What Is a "Good" Source?

Don't think of information sources as "good" or "bad" - instead, consider whether they are appropriate for your research needs.

Wikipedia, for example, might not be appropriate for your research project on climate change, but if you're researching crowd-sourced reference sites, then Wikipedia will be an indispensable source of information for you.

Types of Information Sources

Primary, Secondary, and Tertiary

Primary sources are firsthand or eyewitness accounts. They present the actual evidence of an event without any analysis or interpretation. Primary sources include diaries, letters, legal or court documents, laws, speeches, statistics, journals, original research documents, and the like.

Secondary sources analyze, interpret, retell, explain, or critique primary sources.

Tertiary sources index, organize, and compile other sources and are generally not referenced in academic research.

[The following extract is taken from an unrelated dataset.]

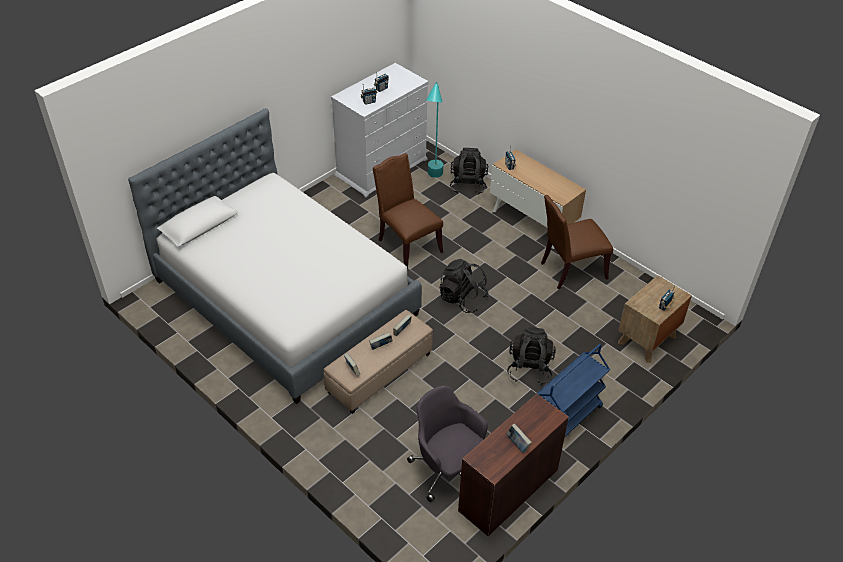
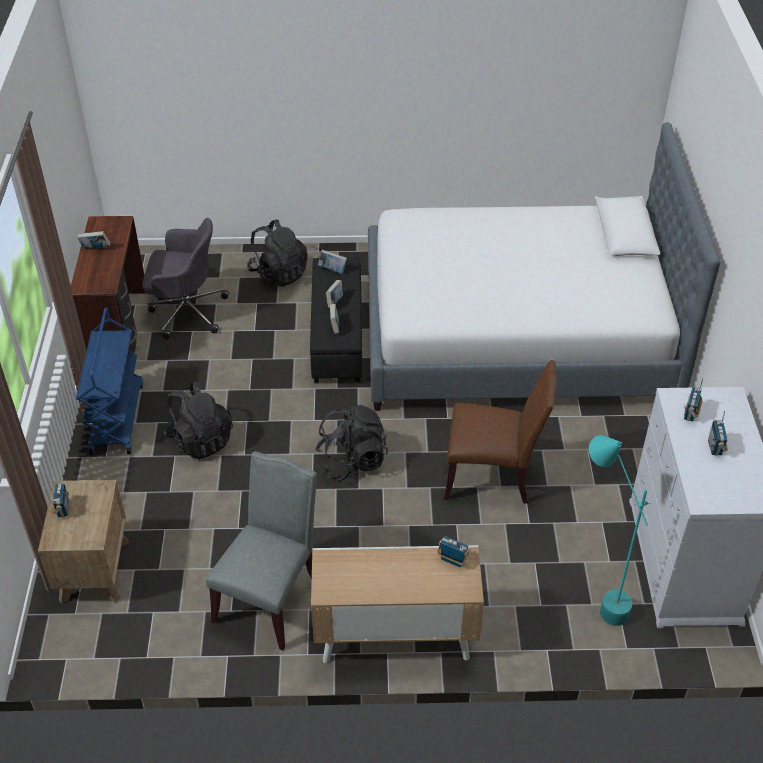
camera: 135 degrees right, 0 degrees up
beige ottoman [323,310,433,414] -> black ottoman [310,257,362,383]
black backpack [450,148,488,195] -> black backpack moved to [247,219,308,287]
brown chair [541,195,613,289] -> grey chair [206,451,317,651]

This category includes encyclopedias, dictionaries, and textbooks.

Scholarly, Popular, and Professional

Scholarly sources, such as journals, are written by the experts in the subject matter. They are often written for use by other scholars, researchers, or serious students of the subject. They often use language that is specific to that discipline. They usually include in-text citations or footnotes and a works cited or bibliography. They are often peer-reviewed, meaning the article has been anonymously reviewed by a panel of experts in the topic before it has been accepted for publication. They are usually published by a professional organization, research center, or scholarly press.

Popular sources, including magazines and news sources) are written for a more general audience, not necessarily experts in the topic. They are often written by journalists or others who are not professionals in the field. They are written in easy to understand language; they do not use technical jargon. Although they may have footnotes and/or citations, they are usually not as extensive. There may be little or no editorial review.

Professional/Trade sources are published for practitioners in specific fields. Generally, both the audience and the authors of trade publications are practitioners in the selected field.

Popular and trade publications are not better or worse than scholarly publications - each source must be judged individually and within the context of the information need.

Print and Electronic

Print refers to materials that have been produced in a hard copy. Examples include books, magazines, journals, and newspapers.

Electronic sources (or e-resources) are materials that are available in a digital format and may be accessed electronically. Examples include e-books, online journals, articles from electronic databases, PDF documents, and web pages.

Multimedia sources refer to images, audio, and video. These sources may be physical copies (CDs, DVDs, etc.) or electronic (streaming media, MP3 files, online videos, etc.).